Your task: Starting at the line with "2025-10-13 22:38:07 来自手机" and going on through the line with "2025-10-14 00:02:45 来自手机", reproduce each line in the records below exactly and nothing more.

'''

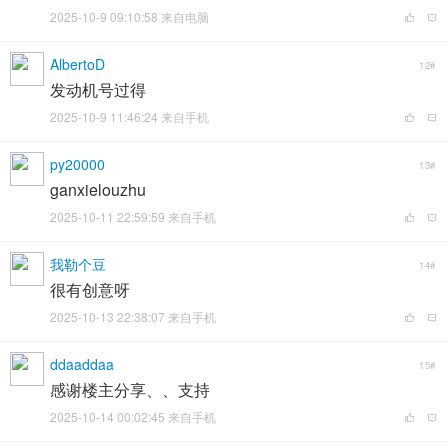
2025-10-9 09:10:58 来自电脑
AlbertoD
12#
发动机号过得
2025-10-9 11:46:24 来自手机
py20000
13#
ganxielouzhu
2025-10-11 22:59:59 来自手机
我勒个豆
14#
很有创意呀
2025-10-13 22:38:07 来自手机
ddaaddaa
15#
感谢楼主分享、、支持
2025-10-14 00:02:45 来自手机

'''
'''

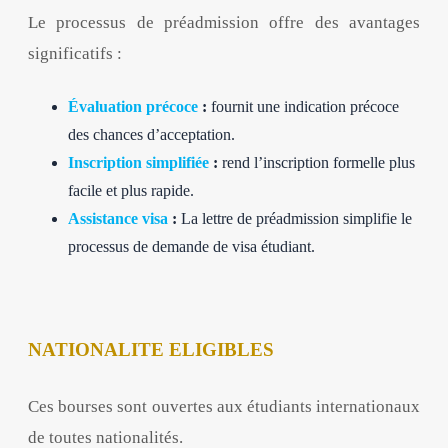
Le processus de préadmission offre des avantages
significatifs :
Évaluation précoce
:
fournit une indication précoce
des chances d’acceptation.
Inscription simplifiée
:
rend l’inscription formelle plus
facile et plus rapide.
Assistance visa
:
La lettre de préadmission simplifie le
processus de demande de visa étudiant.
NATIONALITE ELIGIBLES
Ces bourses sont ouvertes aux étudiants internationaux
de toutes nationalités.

'''

Reply to the exercise:
2025-10-13 22:38:07 来自手机
ddaaddaa
15#
感谢楼主分享、、支持
2025-10-14 00:02:45 来自手机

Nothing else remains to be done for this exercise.